Ghostly Encounters

Date

Hosted byIan Punnett

Author Leslie Rule joined Ian Punnett (Twitter) to share accounts she has collected from years of research into ghostly encounters in the United States, as well as discuss why ghosts are here in the first place and how locations become haunted. "The leading theory is that earthbound spirits don't move on and they're usually associated with a traumatic or violent deaths, and the spirits have not yet realized they're dead," Rule explained, noting spirits who move on are able to come back and visit while earthbound spirits are stuck. Sometimes earthbound spirits can be helped through prayer or the work of a psychic, she added.

Rule recounted a story about the Hotel Pontiac which locals claim is haunted by a woman in white frequently seen roaming the hallways there. The legend says the ghost is of a bride who died in a fire on her honeymoon but Rule believes the woman in white may have a different origin. According to Rule, in July 1912 two women worked as servers in a hotel directly behind the Hotel Pontiac, and one night after their shifts they took a tragic boat ride. The boat tipped over and the two women drowned, Rule reported. It is likely one or both of these women now haunt the hallways of the Hotel Pontiac as the woman in white, she suggested.

"Sometimes houses are haunted because of an antique that was brought in," Rule continued.

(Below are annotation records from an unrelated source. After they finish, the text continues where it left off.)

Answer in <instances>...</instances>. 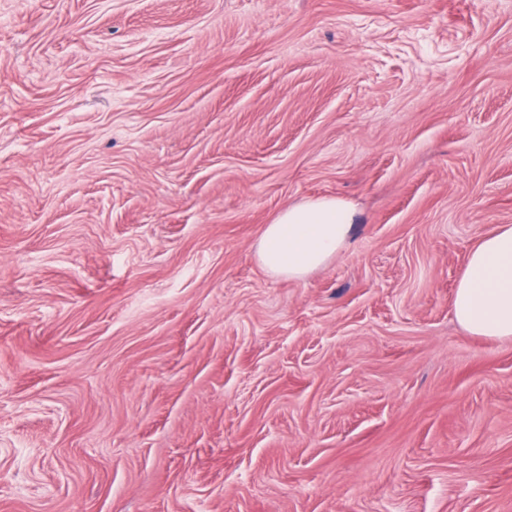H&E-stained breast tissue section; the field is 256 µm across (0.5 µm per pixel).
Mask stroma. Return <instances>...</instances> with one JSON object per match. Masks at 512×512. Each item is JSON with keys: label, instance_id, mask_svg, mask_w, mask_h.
<instances>
[{"label": "stroma", "instance_id": "obj_1", "mask_svg": "<svg viewBox=\"0 0 512 512\" xmlns=\"http://www.w3.org/2000/svg\"><path fill=\"white\" fill-rule=\"evenodd\" d=\"M498 224L512 0H0V512H512ZM354 209L337 198H315L283 208L266 224L256 258L271 276L299 280L326 265L349 244ZM453 313L468 332L512 338V225L479 237L458 281Z\"/></svg>", "mask_w": 512, "mask_h": 512}]
</instances>
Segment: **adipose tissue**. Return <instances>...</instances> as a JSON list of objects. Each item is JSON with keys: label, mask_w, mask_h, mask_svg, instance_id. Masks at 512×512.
Here are the masks:
<instances>
[{"label": "adipose tissue", "mask_w": 512, "mask_h": 512, "mask_svg": "<svg viewBox=\"0 0 512 512\" xmlns=\"http://www.w3.org/2000/svg\"><path fill=\"white\" fill-rule=\"evenodd\" d=\"M354 209L337 198H315L283 208L256 245L261 267L275 277L299 280L347 247ZM453 313L468 332L512 338V225L479 237L458 281Z\"/></svg>", "instance_id": "1"}]
</instances>
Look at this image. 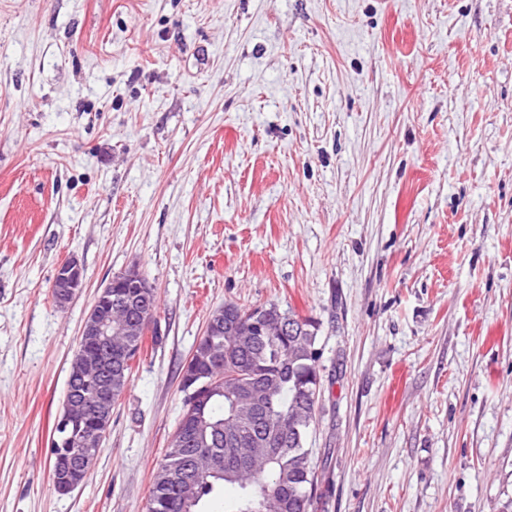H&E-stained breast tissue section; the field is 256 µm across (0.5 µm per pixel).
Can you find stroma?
<instances>
[{
	"label": "stroma",
	"instance_id": "stroma-1",
	"mask_svg": "<svg viewBox=\"0 0 512 512\" xmlns=\"http://www.w3.org/2000/svg\"><path fill=\"white\" fill-rule=\"evenodd\" d=\"M134 263L162 335L62 495L82 320ZM228 302L317 326L311 512L512 502V0H0V512H145ZM85 279V269L76 257H69L61 263L51 284L57 306L65 308L84 288Z\"/></svg>",
	"mask_w": 512,
	"mask_h": 512
}]
</instances>
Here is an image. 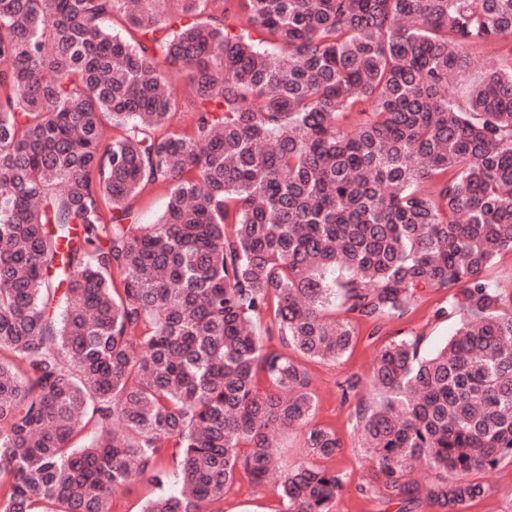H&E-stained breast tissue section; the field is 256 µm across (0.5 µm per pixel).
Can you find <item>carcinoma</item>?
I'll list each match as a JSON object with an SVG mask.
<instances>
[{
  "label": "carcinoma",
  "instance_id": "1",
  "mask_svg": "<svg viewBox=\"0 0 512 512\" xmlns=\"http://www.w3.org/2000/svg\"><path fill=\"white\" fill-rule=\"evenodd\" d=\"M141 2L0 0V512H112L142 480L141 512H217L243 474L277 479L281 512H332L318 460L345 443L312 424L302 363L353 345L329 306L378 325L448 288L440 349L387 342L378 399L339 388L362 492L467 512L512 463V292L484 277L512 252V64L448 82L512 37V0ZM289 427L307 461L285 468ZM168 187L155 185L146 189L135 202L140 224H153L164 209Z\"/></svg>",
  "mask_w": 512,
  "mask_h": 512
}]
</instances>
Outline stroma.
Wrapping results in <instances>:
<instances>
[{
	"instance_id": "35a3bbf8",
	"label": "stroma",
	"mask_w": 512,
	"mask_h": 512,
	"mask_svg": "<svg viewBox=\"0 0 512 512\" xmlns=\"http://www.w3.org/2000/svg\"><path fill=\"white\" fill-rule=\"evenodd\" d=\"M452 290L421 291L412 311L401 319L373 326L357 322V342L353 350L337 363L307 362L312 378V389L317 400L314 422L336 432L344 442L343 451L332 458L322 460V467L341 472L345 486L334 512H377L378 505L360 491L367 471L361 459L362 450L353 427L354 406L343 402L339 382L356 375L369 378L375 352L382 343L402 337H420L424 352L440 348L457 326V317L436 318L437 309L447 306ZM484 480L490 491L487 496L473 502L468 512H506L507 493L512 492V463H503L495 471L485 474ZM223 512H280V489L273 484L255 485L241 480L224 496Z\"/></svg>"
}]
</instances>
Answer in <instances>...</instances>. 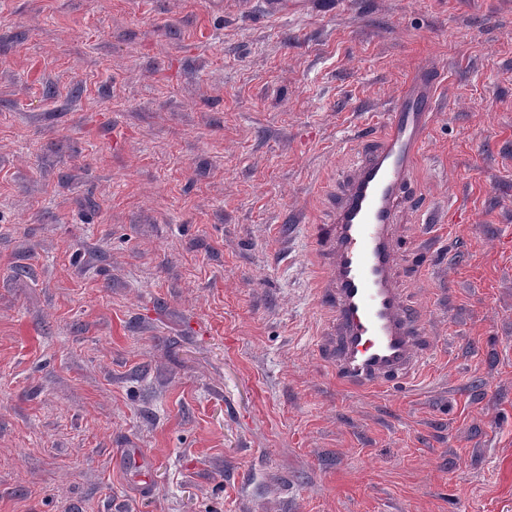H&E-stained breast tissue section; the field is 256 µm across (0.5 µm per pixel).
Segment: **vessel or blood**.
Instances as JSON below:
<instances>
[{
    "mask_svg": "<svg viewBox=\"0 0 512 512\" xmlns=\"http://www.w3.org/2000/svg\"><path fill=\"white\" fill-rule=\"evenodd\" d=\"M438 75L421 69L334 192L333 220L315 227L333 312L326 344L337 378L353 389L407 378L422 366L426 326L399 286L395 221L413 202L412 168L433 117Z\"/></svg>",
    "mask_w": 512,
    "mask_h": 512,
    "instance_id": "obj_1",
    "label": "vessel or blood"
}]
</instances>
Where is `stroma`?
Wrapping results in <instances>:
<instances>
[{
	"mask_svg": "<svg viewBox=\"0 0 512 512\" xmlns=\"http://www.w3.org/2000/svg\"><path fill=\"white\" fill-rule=\"evenodd\" d=\"M321 2L0 0V512H512V0ZM425 65L431 351L354 392L310 228Z\"/></svg>",
	"mask_w": 512,
	"mask_h": 512,
	"instance_id": "1",
	"label": "stroma"
}]
</instances>
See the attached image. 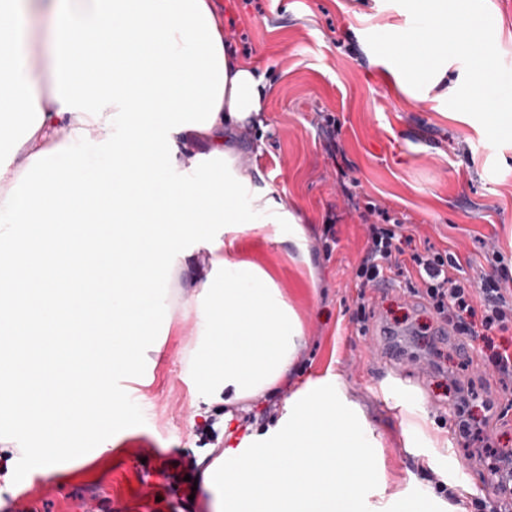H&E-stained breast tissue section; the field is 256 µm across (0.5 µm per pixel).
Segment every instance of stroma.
Here are the masks:
<instances>
[{
	"instance_id": "1",
	"label": "stroma",
	"mask_w": 512,
	"mask_h": 512,
	"mask_svg": "<svg viewBox=\"0 0 512 512\" xmlns=\"http://www.w3.org/2000/svg\"><path fill=\"white\" fill-rule=\"evenodd\" d=\"M224 39L243 61L258 67L269 86L262 126L247 141L263 140V183L297 219L306 250L241 228L234 250L270 273L299 316L304 344L286 377L266 394L229 406L196 402L186 381V355L197 339L191 322L175 315L163 324L162 354L147 366L137 403L145 423L121 432L111 453L54 474L28 473L0 491V512L23 491L35 490L32 512H74L88 495L101 512H140V464L177 477L203 478L199 458L214 460L224 446L274 428L289 400L311 384H336L374 431L387 494L431 493L434 472L467 494L491 495L493 483L463 446H449L454 419L452 384L479 381L483 369L464 364L453 344L442 345L445 370L419 347L413 334L431 317L405 291H359L351 279L366 240V226L352 213L348 194L372 200L402 221L421 245L459 252L479 276L482 254L494 247L512 254V143L484 153L482 125L447 107L464 66L440 69L437 85L416 90L396 67L369 48L371 33L407 30L410 15L395 0H221ZM336 119L334 133L322 115ZM335 155H328V140ZM334 227L338 243L324 253L322 238ZM364 297L369 329L350 322ZM404 376L400 403L381 390ZM266 421L242 420L265 405ZM214 420L222 438L204 445L198 428Z\"/></svg>"
}]
</instances>
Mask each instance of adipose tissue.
Returning a JSON list of instances; mask_svg holds the SVG:
<instances>
[{
    "instance_id": "1",
    "label": "adipose tissue",
    "mask_w": 512,
    "mask_h": 512,
    "mask_svg": "<svg viewBox=\"0 0 512 512\" xmlns=\"http://www.w3.org/2000/svg\"><path fill=\"white\" fill-rule=\"evenodd\" d=\"M58 0H0V202L33 155L69 144L77 129L95 141L107 137L104 121L84 112H65L57 100H44L42 78L54 67L53 26ZM225 88L216 119L208 129L175 133L179 170L196 155L225 153L237 176L257 184L262 173L252 151L232 137L259 122L267 86L255 66L224 49ZM183 276L179 309L194 325L199 343L189 372L205 402L233 404L272 388L288 371L302 341L294 308L275 280L253 262L237 258L230 244L199 247L178 258Z\"/></svg>"
}]
</instances>
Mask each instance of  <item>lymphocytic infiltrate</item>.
Returning <instances> with one entry per match:
<instances>
[{"label":"lymphocytic infiltrate","mask_w":512,"mask_h":512,"mask_svg":"<svg viewBox=\"0 0 512 512\" xmlns=\"http://www.w3.org/2000/svg\"><path fill=\"white\" fill-rule=\"evenodd\" d=\"M350 205L367 226L364 253L353 269L356 284L365 288L382 279L403 278L409 293L453 337L463 342L483 338L491 378L512 390V260L489 250L488 271L469 276L460 254L414 245L387 209L356 198ZM456 394V423L465 445L476 446L479 460L488 462L491 480L512 475V452L499 448L487 433L490 418L504 420V413L496 412L492 400L477 401L472 388H457Z\"/></svg>","instance_id":"lymphocytic-infiltrate-1"}]
</instances>
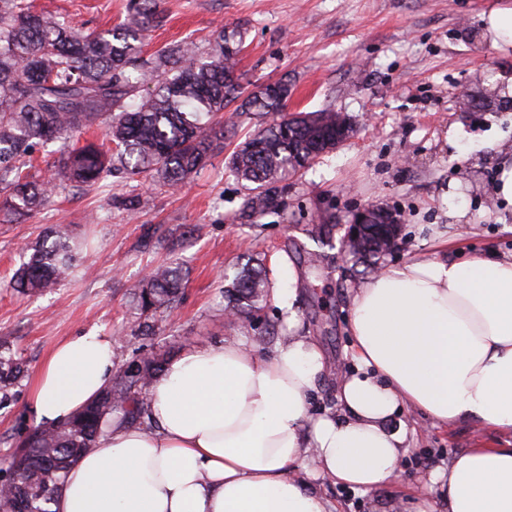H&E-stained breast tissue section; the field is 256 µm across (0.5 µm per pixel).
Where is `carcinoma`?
<instances>
[{"mask_svg":"<svg viewBox=\"0 0 512 512\" xmlns=\"http://www.w3.org/2000/svg\"><path fill=\"white\" fill-rule=\"evenodd\" d=\"M159 4L133 0L117 26L84 31L48 11H35L29 0H0V212L21 218L40 211L60 185L31 175L36 148L64 143L102 121L104 140L63 147L58 171L64 180L96 187L126 170L175 190L205 167L224 139V124L213 121L216 114L234 103L235 113L273 116L235 147L229 162L235 177L247 182L246 207L258 216L281 209L280 183L289 174L336 149L321 142L336 139V110L289 114L287 99L268 86L242 96L240 39L221 34L208 51L186 41L153 61L143 58L142 41ZM468 103L491 112L512 108V99L498 93ZM396 232L394 212L376 207L347 248L372 261ZM79 248L68 229H50L15 271L13 285L25 292L51 290L74 274ZM183 282L181 268L159 265L133 298L142 310L160 314L176 301ZM267 288L262 262L241 267L225 290V310L249 314L266 299ZM166 362L153 354L141 361L142 369L119 371L96 400L67 421L30 430L13 454L12 491L0 498L4 512H17L16 497L22 494L32 512H51L69 466L112 426V418L144 417L147 391ZM24 373L22 360L0 345V391Z\"/></svg>","mask_w":512,"mask_h":512,"instance_id":"obj_1","label":"carcinoma"}]
</instances>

She shared details from a case from Lake Canandaigua. During a visit there, a neighbor told Rule about a local antique dealer who received an unusual call from a woman requesting he remove a dresser from her home. "She'd been seeing the faces of ghosts in the mirror, and she thought that they were the face of people who had committed suicide in the house," Rule revealed. The dealer did take the dresser from the house and another person bought the supposed haunted furniture, but Rule could not confirm if the ghosts left the original home. "I think it's rare when you actually bring in a piece of furniture with a ghost attached," she admitted, adding objects have energy because we leave energy on everything we touch and everyplace we go.

Michigan UFO Case

In the first hour, Michigan MUFON director Bill Konkolesky reported on a famous Michigan UFO case from March 8, 1994, depicted on a recent episode of Unsolved Mysteries, involving over 300 witnesses who reported circular flashing lights in the sky. "I was still looking forward to becoming a [MUFON] field investigator when this all happened," Konkolesky revealed, noting more than 60 calls were made to various police precincts in the area that evening. Officer Jeff Velthouse was sent to the home of a family who had made one of the reports, and when he arrived Velthouse also witnessed a large stationary disc-shaped object with lights around it, Konkolesky disclosed.

Jack Bushong from the National Weather Service noticed three thumbnail-sized objects on his radar that were large, solid, and reflective, he continued. The objects shot off his screen at what Bushong estimated was around 72,000 miles per hour. The large disc-shaped objects where joined by several dozen other objects over the middle of Lake Michigan where they vanished, Konkolesky added.